Книга вторая - часть первая - глава вторая
Снова – в виде небольшого фрагмента – перенесёмся в пансионат «Октябрь». Туда, куда в ясный погожий день к нам с мамой наведался в гости не кто иной, как Борис Бурда!
С Бурдой мама познакомилась ещё в пионерском лагере. С тех пор прошли годы. Бурда ещё не стал знатоком телепрограммы «Что? Где? Когда?», но в Одессе его знали как поэта-барда. В молодости он успел поиграть и в КВН за одесскую команду.
Я показал ему свои детские стихи.
Ещё совсем зелёные.
С частыми «уж», готовыми уползти, если их в ужей превратить; с лишними повторениями – и прочим.
Особенно у Бурды закружилась голова от моего «снега», который вечерами, залитый светом фонарей, то «блестит», то «сверкает», то опять и «блистает» и «сверкает» – сверхослепителен на все четыре строчки!

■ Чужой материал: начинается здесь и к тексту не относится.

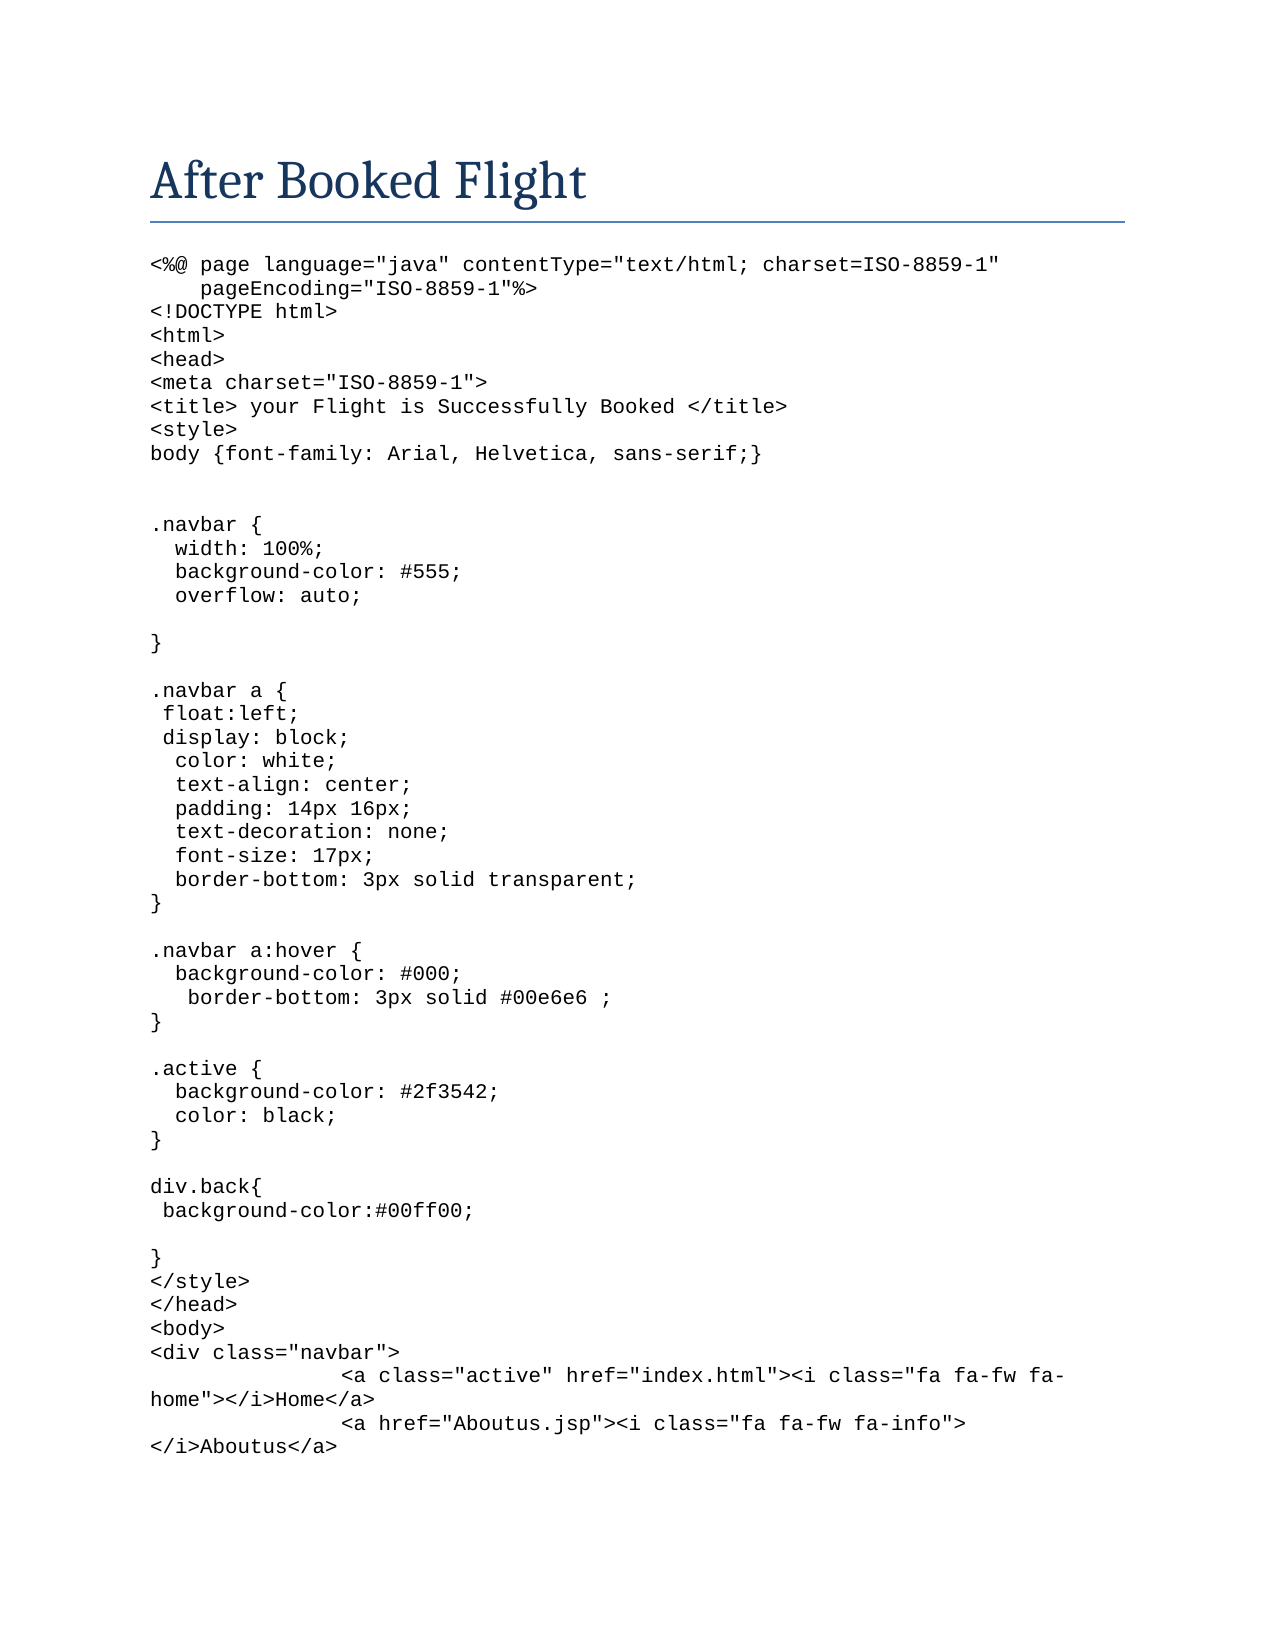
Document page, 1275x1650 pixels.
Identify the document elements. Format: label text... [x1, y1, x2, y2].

text <head> [150, 348, 1125, 372]
text background-color:#00ff00; [150, 1200, 1125, 1223]
text padding: 14px 16px; [150, 798, 1125, 821]
text .active { [150, 1058, 1125, 1082]
text <div class="navbar"> [150, 1342, 1125, 1365]
text <style> [150, 419, 1125, 443]
text float:left; [150, 703, 1125, 727]
text .navbar { [150, 514, 1125, 538]
text border-bottom: 3px solid #00e6e6 ; [150, 987, 1125, 1011]
text div.back{ [150, 1176, 1125, 1200]
text .navbar a:hover { [150, 940, 1125, 963]
text pageEncoding="ISO-8859-1"%> [150, 278, 1125, 301]
text width: 100%; [150, 538, 1125, 561]
text <html> [150, 325, 1125, 348]
text font-size: 17px; [150, 845, 1125, 869]
text <%@ page language="java" contentType="text/html; charset=ISO-8859-1" [150, 254, 1125, 278]
text <body> [150, 1318, 1125, 1342]
title After Booked Flight [150, 150, 1125, 221]
text .navbar a { [150, 679, 1125, 703]
text </style> [150, 1271, 1125, 1294]
text } [150, 632, 1125, 656]
text <a class="active" href="index.html"><i class="fa fa-fw fa-home"></i>Home</a> [150, 1365, 1125, 1413]
text border-bottom: 3px solid transparent; [150, 869, 1125, 892]
text text-align: center; [150, 774, 1125, 798]
text <!DOCTYPE html> [150, 301, 1125, 325]
text <title> your Flight is Successfully Booked </title> [150, 396, 1125, 419]
text display: block; [150, 727, 1125, 751]
text color: white; [150, 751, 1125, 774]
text color: black; [150, 1105, 1125, 1129]
text <meta charset="ISO-8859-1"> [150, 372, 1125, 396]
text } [150, 1011, 1125, 1034]
text overflow: auto; [150, 585, 1125, 609]
text } [150, 1247, 1125, 1271]
text background-color: #2f3542; [150, 1082, 1125, 1105]
text background-color: #555; [150, 561, 1125, 585]
text </head> [150, 1294, 1125, 1318]
text body {font-family: Arial, Helvetica, sans-serif;} [150, 443, 1125, 467]
text } [150, 1129, 1125, 1152]
text } [150, 892, 1125, 916]
text text-decoration: none; [150, 821, 1125, 845]
text background-color: #000; [150, 963, 1125, 987]
text <a href="Aboutus.jsp"><i class="fa fa-fw fa-info"> </i>Aboutus</a> [150, 1413, 1125, 1460]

Или он удивлялся, что не о ком-нибудь, а о самом Пушкине я писал – так простенько:
Подвижен был, как обезьяна,
И по-французски говорил [35].
Жену красавицу любил.
Несколько лет спустя – или, скажу точнее: буквально через день или два после того, как я напрасно потрудился над письмом Кате К., – у Лёли дома, зимним вечером, я исправлял другие стихи собственного сочинения. Я перестал подражать Пушкину. К преобладавшим раньше в моих стихах темам Природы добавились темы Божественные. Но правками вряд ли я улучшил свои недоразумения в виде мыслей и чувств, изложенных в рифму. Разве что одно большое стихотворение превратилось в два покороче – либо что-то усвоивших из уроков их рифмованного «родителя», пожертвовавшего цельностью ради их существования, либо в два меньших недоразумения; и тогда – как бы они ни «прибавили в длину», ни «подкоротились», каким бы пушкинским четырёхстопным ямбом оба ни «крутились» – до ясности и простоты пушкинской им было далеко... Меня эти стихи не переживут, зато их с удовольствием переживу я.

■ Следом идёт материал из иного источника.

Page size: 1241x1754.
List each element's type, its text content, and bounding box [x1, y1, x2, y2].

Но их тема, Божественная...
Я думал: да, я нашёл себя – в ней. Если раньше тему подбирал с трудом, лишь было бы о чём писать – только бы писать, то теперь тема словно сама меня нашла. Остаётся выразить себя в ней так, как на это способен.
35 В Царскосельском лицее друзья Пушкина называли его «обезьяной» и «французом»: «обезьяной» – за внешность, а также непоседливость и другие черты характера, а «французом» – за увлечённость Пушкина французским языком и любовь к французской литературе.